Jakarta (ANTARA) - Majelis Hakim Pengadilan Tindak Pidana Korupsi Jakarta menunda sidang tuntutan kasus dugaan korupsi proyek pembangunan jalur kereta api Besitang-Langsa pada Balai Teknik Perkeretaapian Medan tahun 2017 hingga 2023.

Hakim Ketua Pengadilan Tipikor Maryono mengatakan penundaan dilakukan karena jaksa penuntut umum Kejaksaan Agung belum siap membacakan surat tuntutan dan meminta penundaan waktu selama satu minggu.

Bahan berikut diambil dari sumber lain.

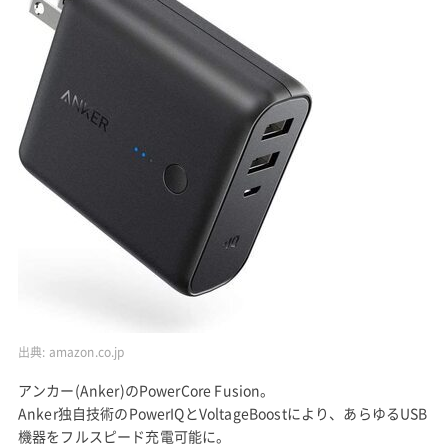
出典:
amazon.co.jp
アンカー(Anker)のPowerCore Fusion。
Anker独自技術のPowerIQとVoltageBoostにより、あらゆるUSB
機器をフルスピード充電可能に。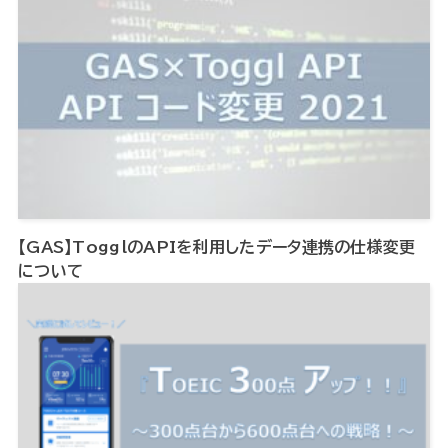
【GAS】TogglのAPIを利用したデータ連携の仕様変更
について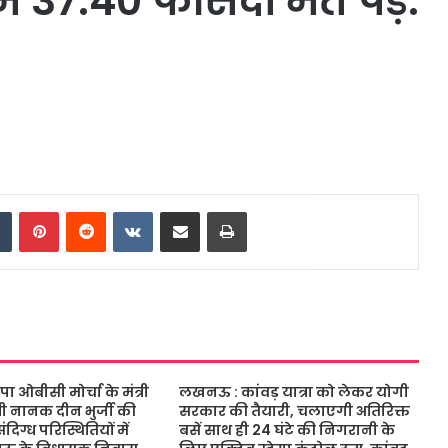
ं 37.40 फीसदी मत पड़े.
dIn
Tumblr
Pinterest
Reddit
VKontakte
Share via Email
Print
ओबीसी मोर्चा के मंत्री
लखनऊ : कांवड़ यात्रा को लेकर योगी
ंत्री नानक दीन भुर्जी की
सरकार की तैयारी, चलाएगी अतिरिक्त
िग्ध परिस्थितियों में
बसें साथ ही 24 घंटे की निगरानी के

"Kami menunda perkara ini yang akan dibuka persidangan lagi pada 24 Oktober 2024. Silakan pak jaksa hadirkan terdakwa di persidangan kembali," ucap hakim ketua pada sidang pembacaan surat tuntutan di Pengadilan Tipikor, Jakarta, Kamis.

Sidang pembacaan tuntutan tersebut pada awalnya direncanakan untuk terdakwa tiga orang mantan pejabat Kementerian Perhubungan, yakni mantan Pejabat Pembuat Komitmen (PPK) wilayah I pada Balai Teknik Perkeretaapian Wilayah Sumatera Bagian Utara Akhmad Afif Setiawan, mantan PPK Pekerjaan Konstruksi Pembangunan Jalur Kereta Api Besitang-Langsa Halim Hartono, serta mantan Kepala Seksi Prasarana pada Balai Teknik Perkeretaapian Wilayah Sumatera Bagian Utara Rieki Meidi Yuwana.

Baca juga: Jaksa: dugaan korupsi jalur kereta Besitang-LangsaRp1,15 triliun

Hakim ketua mengingatkan agar JPU Kejagung tidak lagi menunda pembacaan surat tuntutan karena masa penahanan 30 hari pertama Pengadilan Tinggi Jakarta terhadap para terdakwa akan berakhir pada 4 November 2024 sehingga waktu yang ada harus dimaksimalkan karena proses persidangan masih panjang.

"Masih akan ada sidang pembelaan, replik, dan duplik kalau ada sebelum sidang putusan. Jadi, sekarang terdakwa tetap berada dalam tahanan," ucap Hakim Ketua.

Dalam kasus dugaan korupsi proyek pembangunan jalur kereta api Besitang-Langsa pada Balai Teknik Perkeretaapian Medan tahun 2017 hingga 2023, ketiga terdakwa diduga merugikan keuangan negara senilai Rp1,15 triliun.

Tiga orang mantan pejabat Kemenhub itu didakwa melakukan korupsi bersama dengan Kepala Balai Teknik Perkeretaapian Wilayah Sumatera Bagian Utara periode 2016–2017 Nur Setiawan Sidik, Kepala Balai Teknik Perkeretaapian Wilayah Sumatera Bagian Utara periode 2017–2018 Amanna Gappa, serta Team Leader Tenaga Ahli PT Dardella Yasa Guna Arista Gunawan.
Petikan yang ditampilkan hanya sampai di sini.